Атакой сзади сарацины были отброшены от стены, многие из них полетели вниз, и две группы нападавших рыцарей соединились. Помощь пришла как раз вовремя: тяжело вооруженный отряд сарацин, возглавляемый высоким человеком в позолоченной кольчуге, появился на поле сражения. Издавая громкий боевой клич и потрясая дротиками, сарацины стремительно набросились на франков, те стали шаг за шагом отступать к осадной башне. Эдмунда, оставшегося на месте, окружило плотное кольцо орущих и наносящих удары азиатов. И хотя он умело орудовал мечом, кольцо постепенно сжималось. Внутрь него впрыгнул сарацин в позолоченной кольчуге с вознесенной над головой турецкой саблей.
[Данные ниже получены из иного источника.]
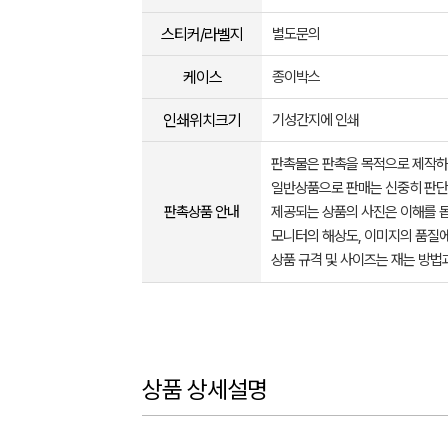
스티커/라벨지
별도문의
케이스
종이박스
인쇄위치크기
기성간지에 인쇄
판촉물은 판촉을 목적으로 제작하
일반상품으로 판매는 신중히 판단
판촉상품 안내
제공되는 상품의 사진은 이해를 
모니터의 해상도, 이미지의 품질에
상품 규격 및 사이즈는 재는 방법
상품 상세설명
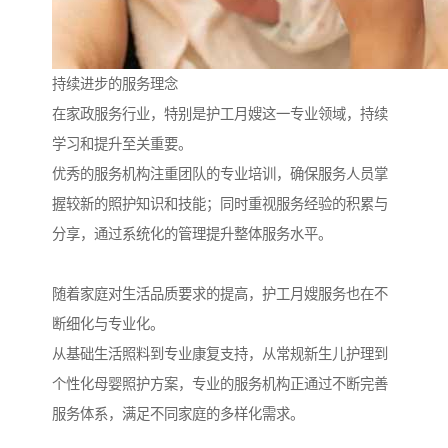
持续进步的服务理念
在家政服务行业，特别是护工月嫂这一专业领域，持续
学习和提升至关重要。
优秀的服务机构注重团队的专业培训，确保服务人员掌
握较新的照护知识和技能；同时重视服务经验的积累与
分享，通过系统化的管理提升整体服务水平。
随着家庭对生活品质要求的提高，护工月嫂服务也在不
断细化与专业化。
从基础生活照料到专业康复支持，从常规新生儿护理到
个性化母婴照护方案，专业的服务机构正通过不断完善
服务体系，满足不同家庭的多样化需求。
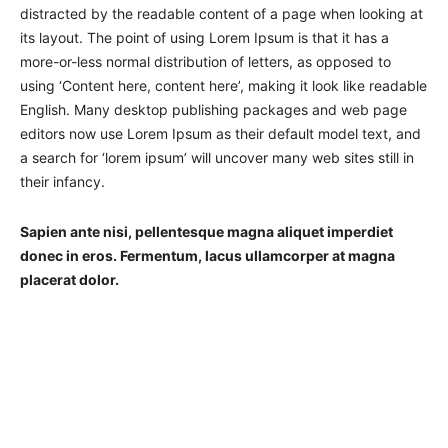
distracted by the readable content of a page when looking at
its layout. The point of using Lorem Ipsum is that it has a
more-or-less normal distribution of letters, as opposed to
using ‘Content here, content here’, making it look like readable
English. Many desktop publishing packages and web page
editors now use Lorem Ipsum as their default model text, and
a search for ‘lorem ipsum’ will uncover many web sites still in
their infancy.
Sapien ante nisi, pellentesque magna aliquet imperdiet
donec in eros. Fermentum, lacus ullamcorper at magna
placerat dolor.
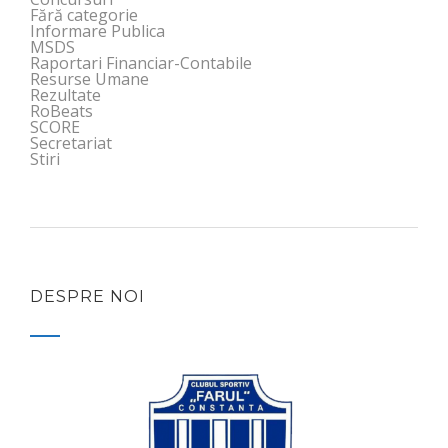
Fără categorie
Informare Publica
MSDS
Raportari Financiar-Contabile
Resurse Umane
Rezultate
RoBeats
SCORE
Secretariat
Stiri
DESPRE NOI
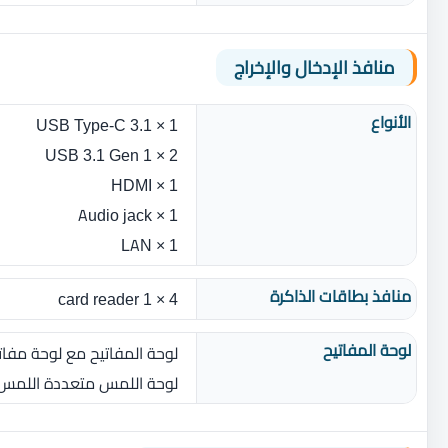
منافذ الإدخال والإخراج
الأنواع
1 × USB Type-C 3.1
2 × USB 3.1 Gen 1
1 × HDMI
1 × Audio jack
1 × LAN
منافذ بطاقات الذاكرة
4 × 1 card reader
لوحة المفاتيح
لوحة المفاتيح مع لوحة مفات
لوحة اللمس متعددة اللمس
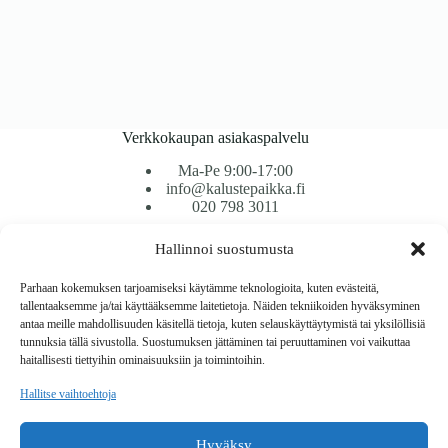
Verkkokaupan asiakaspalvelu
Ma-Pe 9:00-17:00
info@kalustepaikka.fi
020 798 3011
Hallinnoi suostumusta
Tavarantoimitus / Maksutavat
Toimitustavat
Parhaan kokemuksen tarjoamiseksi käytämme teknologioita, kuten evästeitä,
Maksutavat
tallentaaksemme ja/tai käyttääksemme laitetietoja. Näiden tekniikoiden hyväksyminen
Vaihto ja palautus
antaa meille mahdollisuuden käsitellä tietoja, kuten selauskäyttäytymistä tai yksilöllisiä
Reklamaatiot
tunnuksia tällä sivustolla. Suostumuksen jättäminen tai peruuttaminen voi vaikuttaa
haitallisesti tiettyihin ominaisuuksiin ja toimintoihin.
Tietoa
Hallitse vaihtoehtoja
Meistä
Rekisteri- ja tietosuojaseloste
Hyväksy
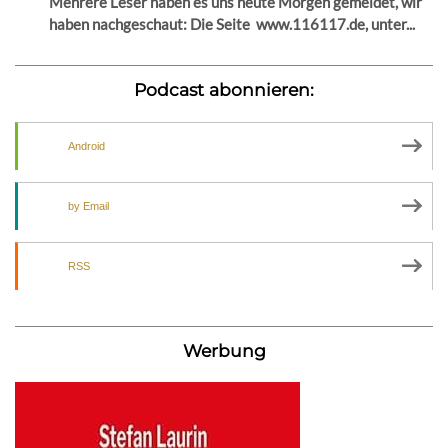
Mehrere Leser haben es uns heute Morgen gemeldet, wir
haben nachgeschaut: Die Seite www.116117.de, unter...
Podcast abonnieren:
Android
by Email
RSS
Werbung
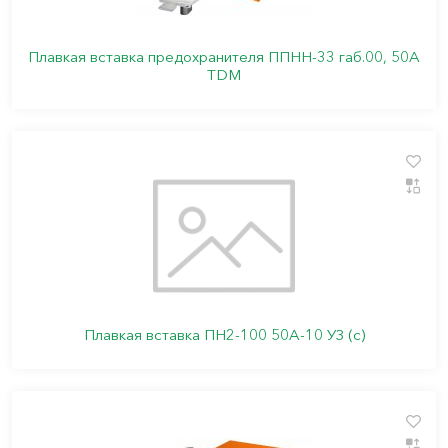
Плавкая вставка предохранителя ППНН-33 габ.00, 50А
TDM
Плавкая вставка ПН2-100 50А-10 УЗ (с)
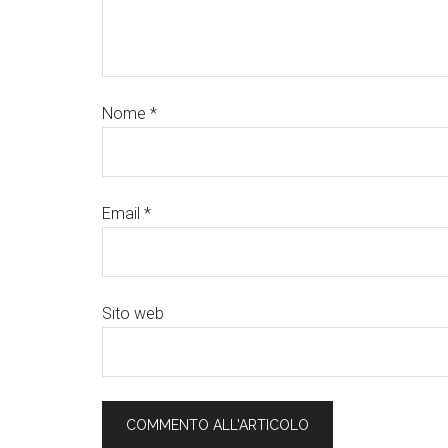
Nome
*
Email
*
Sito web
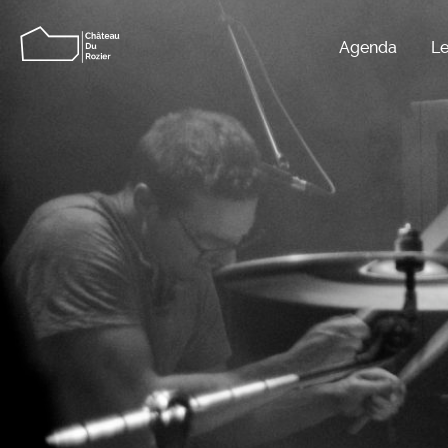
Agenda
Le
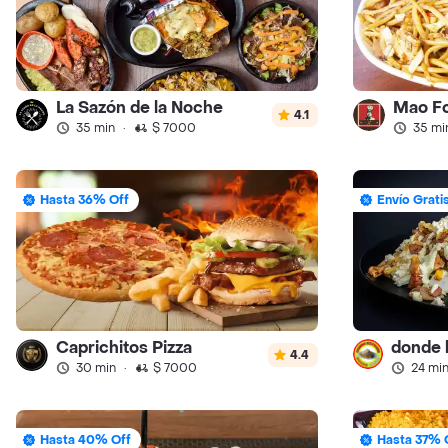
La Sazón de la Noche
Mao F
4.1
35 min
·
$ 7000
35 mi
Hasta 36% Off
Envío Grati
Caprichitos Pizza
4.4
30 min
·
$ 7000
24 mi
Hasta 40% Off
Hasta 37% 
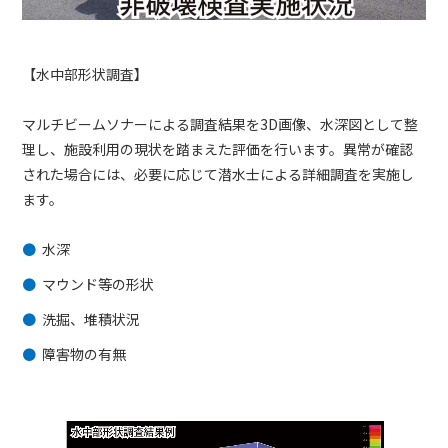
【水中部形状調査】
マルチビームソナーによる調査結果を3D画像、水深図として整
理し、施設利用の現状を踏まえた評価を行います。異常が確認
された場合には、必要に応じて潜水士による詳細調査を実施し
ます。
水深
マウンド等の形状
洗掘、堆積状況
障害物の有無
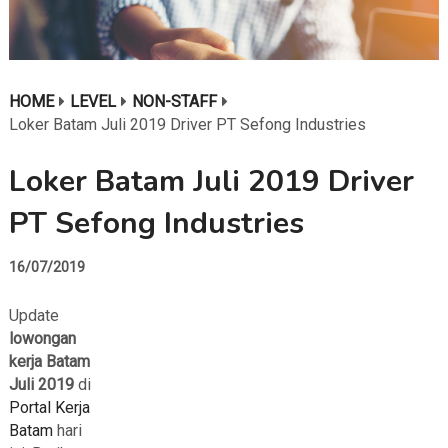
HOME
LEVEL
NON-STAFF
Loker Batam Juli 2019 Driver PT Sefong Industries
Loker Batam Juli 2019 Driver
PT Sefong Industries
16/07/2019
Update
lowongan
kerja Batam
Juli 2019
di
Portal Kerja
Batam
hari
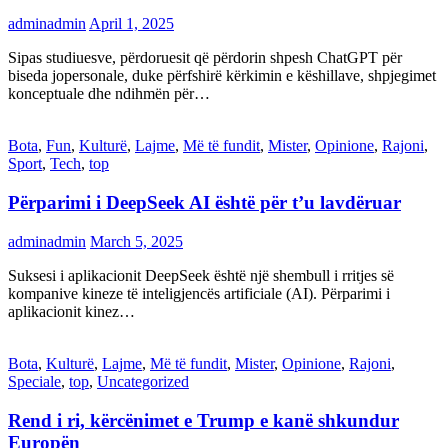
adminadmin
April 1, 2025
Sipas studiuesve, përdoruesit që përdorin shpesh ChatGPT për
biseda jopersonale, duke përfshirë kërkimin e këshillave, shpjegimet
konceptuale dhe ndihmën për…
Bota
,
Fun
,
Kulturë
,
Lajme
,
Më të fundit
,
Mister
,
Opinione
,
Rajoni
,
Sport
,
Tech
,
top
Përparimi i DeepSeek AI është për t’u lavdëruar
adminadmin
March 5, 2025
Suksesi i aplikacionit DeepSeek është një shembull i rritjes së
kompanive kineze të inteligjencës artificiale (AI). Përparimi i
aplikacionit kinez…
Bota
,
Kulturë
,
Lajme
,
Më të fundit
,
Mister
,
Opinione
,
Rajoni
,
Speciale
,
top
,
Uncategorized
Rend i ri, kërcënimet e Trump e kanë shkundur
Europën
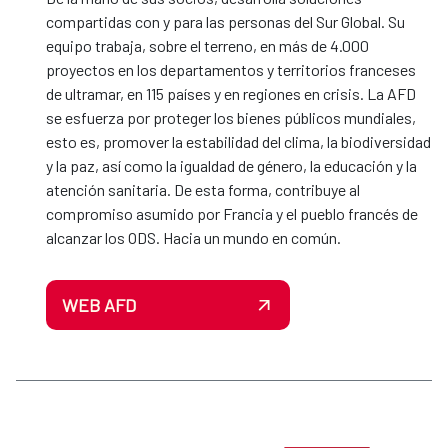
compartidas con y para las personas del Sur Global. Su
equipo trabaja, sobre el terreno, en más de 4.000
proyectos en los departamentos y territorios franceses
de ultramar, en 115 países y en regiones en crisis. La AFD
se esfuerza por proteger los bienes públicos mundiales,
esto es, promover la estabilidad del clima, la biodiversidad
y la paz, así como la igualdad de género, la educación y la
atención sanitaria. De esta forma, contribuye al
compromiso asumido por Francia y el pueblo francés de
alcanzar los ODS. Hacia un mundo en común.
WEB AFD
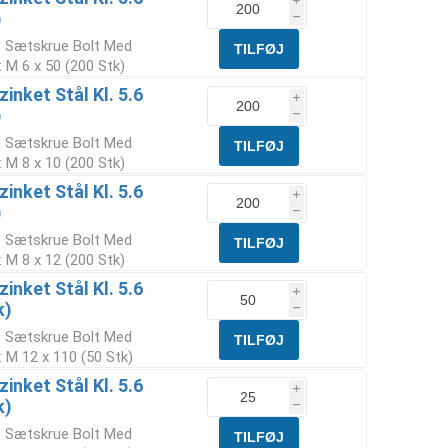
i
)
h
t Sætskrue Bolt Med
 M 6 x 50 (200 Stk)
inket Stål Kl. 5.6
i
)
h
t Sætskrue Bolt Med
 M 8 x 10 (200 Stk)
inket Stål Kl. 5.6
i
)
h
t Sætskrue Bolt Med
 M 8 x 12 (200 Stk)
inket Stål Kl. 5.6
i
k)
h
t Sætskrue Bolt Med
 M 12 x 110 (50 Stk)
inket Stål Kl. 5.6
i
k)
h
t Sætskrue Bolt Med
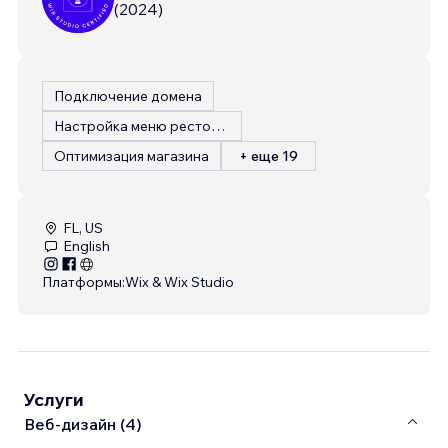
(
2024
)
Подключение домена
Настройка меню ресторана
Оптимизация магазина
+ еще 19
FL, US
English
Платформы:
Wix & Wix Studio
Услуги
Веб-дизайн (4)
Эдмунд, вступивший тем временем в единоборство с египтянином, вдруг понял, что не сможет избежать удара сабли сарацина.
– Четраро! – прогремел голос, и человек такого же роста, как и Эдмунд, выдвинулся вперед, чтобы отразить удар, который предназначался англо-норманну.
Высокорослый эмир, злобно взвизгнув, готовился к новой атаке, Эдмунд наклонился вперед, направив острие меча прямо на яростно блестевшие зубы сарацина, на его выпученные глаза, но араб в падении ухитрился схватить его за лодыжку. Потеряв равновесие, Эдмунд упал на одно колено. Бывший граф Аренделский наверняка погиб бы, если бы Дрого из Четраро не подставил свой щит. Но, совершив это, он на какое-то мгновение оголил собственный левый бок – турецкое копье, направленное со всей силой, на которую был способен его владелец, пробило кольчугу Дрого и проткнуло его насквозь.
Но Дрого все же успел сразить своего убийцу, прежде чем, отпрянув в сторону, с кровавым потоком изо рта, зашатался и упал. Эдмунд и его люди бросились вперед и побежали вдоль затянутой дымом стены.
Англо-норманн кинулся было за ними, но задержался. Сэр Герт, сэр Изгнанник и Железная Рука сгрудились вокруг него. Обливаясь потом, тяжело дыша, он наклонился над телом Дрого.
– Я готов, – прохрипел ломбардец. – Скоро моя душа отлетит в ад. Прости… я… заблуждался.